• **TEXTE**:
EN POINT DE MIRE
Un été avec Pierre Péan, René Naba
et Tigrane Yegavian
Richard Labévière
Mardi 27 août 2019 Bouffémont,
31 juillet 2019.
Depuis le ciel,
Pierre Péan poursuit inexorablement son
travail d’enquêteur, de révélateur et
détecteur de mensonges, d’idiots et
d’idiotes. Il y a d’abord, les tweets et
autres injures des « réseaux
numériques » – qui n’ont rien de
« sociaux » – et dont certaines relèvent
du pénal. Viennent ensuite des papiers
plus formellement haineux. Ne parlons
pas de ceux de Libération-Torchon,
qui n’appellent plus aucun commentaire
depuis longtemps. Malheureusement et ce
n’est pas une surprise, le Canard
enchaîné a fait le service minimum :
un petit deux colonnes en bas de page !
Quant au Monde qu’on attendait au
coin du bois, ce fut encore plus
lamentable que tout ce qu’on pouvait
craindre sous la plume du sieur
Christophe Ayad, celui qui a l’habitude
de fouiller dans la vie privée des gens.
Il ose commenter et juger les livres de
Pierre, notamment l’enquête consacrée à
Bernard Kouchner, qualifiée de
« pamphlet ». Mais enfin – en
l’occurrence – qui juge qui ? Ce n’est
certainement pas avec les livres de ce
triste sire d’Ayad qu’on va s’endormir
ou passer l’été…
Toujours est-il que
mercredi dernier, nous avons enterré
notre ami Pierre dans son beau village
de Bouffémont. Avec les vacances,
beaucoup d’absents et d’excusés
(Jean-Pierre Chevènement et Hubert
Védrine notamment), mais l’intelligence
de l’amitié était bien là, toujours en
rebonds attendus et plus surprenants !
Ce genre de cérémonie fonctionne
toujours selon une espèce de loi de
thermodynamique quasiment invariable :
au premier cercle de la famille et des
intimes s’en ajoutent trois autres : 1)
la galaxie des amis proches et plus
intermittents ; 2) inévitable, le
deuxième agglutine des curieux et des
mondains – les m’as-tu-vu qui
doivent absolument s’exposer et nous
infliger leur présence de voyeur.
Généralement, ces derniers fuient avant
le cimetière, ce qu’ils ont fait ! Enfin
3), plus sympathiques : les anonymes,
qui veulent exprimer sympathie justement
et respect.

• **DONNÉES**:
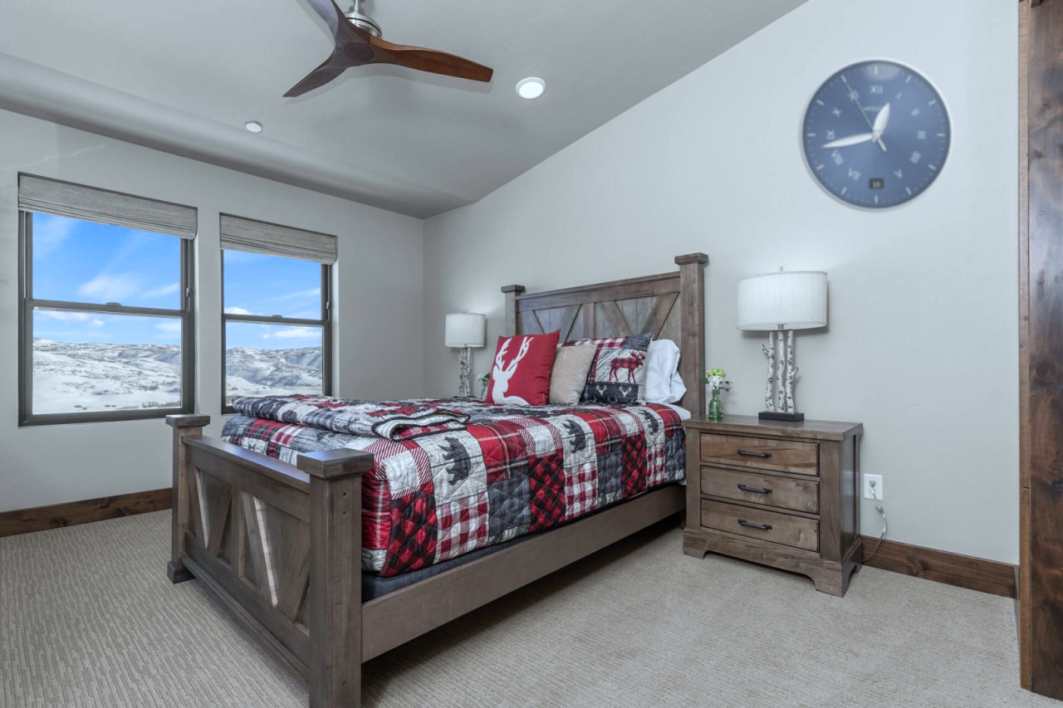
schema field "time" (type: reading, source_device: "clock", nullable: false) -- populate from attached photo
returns 12:42:55
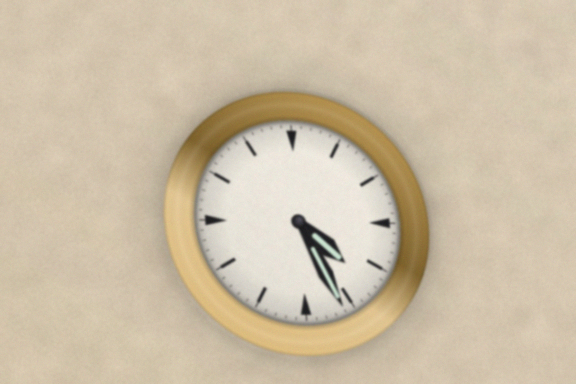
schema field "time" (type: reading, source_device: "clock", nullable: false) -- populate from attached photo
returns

• **CONSIGNES**:
1. Recopiez le passage du texte qui va de « Ce genre de » jusqu'à « autres : 1) » inclus.
2. Relevez, dans leur ordre d'apparition, toutes les personnes que le texte désigne par leur prénom et leur nom.

• **CORRIGÉ**:
1.
Ce genre de cérémonie fonctionne
toujours selon une espèce de loi de
thermodynamique quasiment invariable :
au premier cercle de la famille et des
intimes s’en ajoutent trois autres : 1)

2. Pierre Péan, René Naba, Tigrane Yegavian, Richard Labévière, Christophe Ayad, Bernard Kouchner, Jean-Pierre Chevènement, Hubert Védrine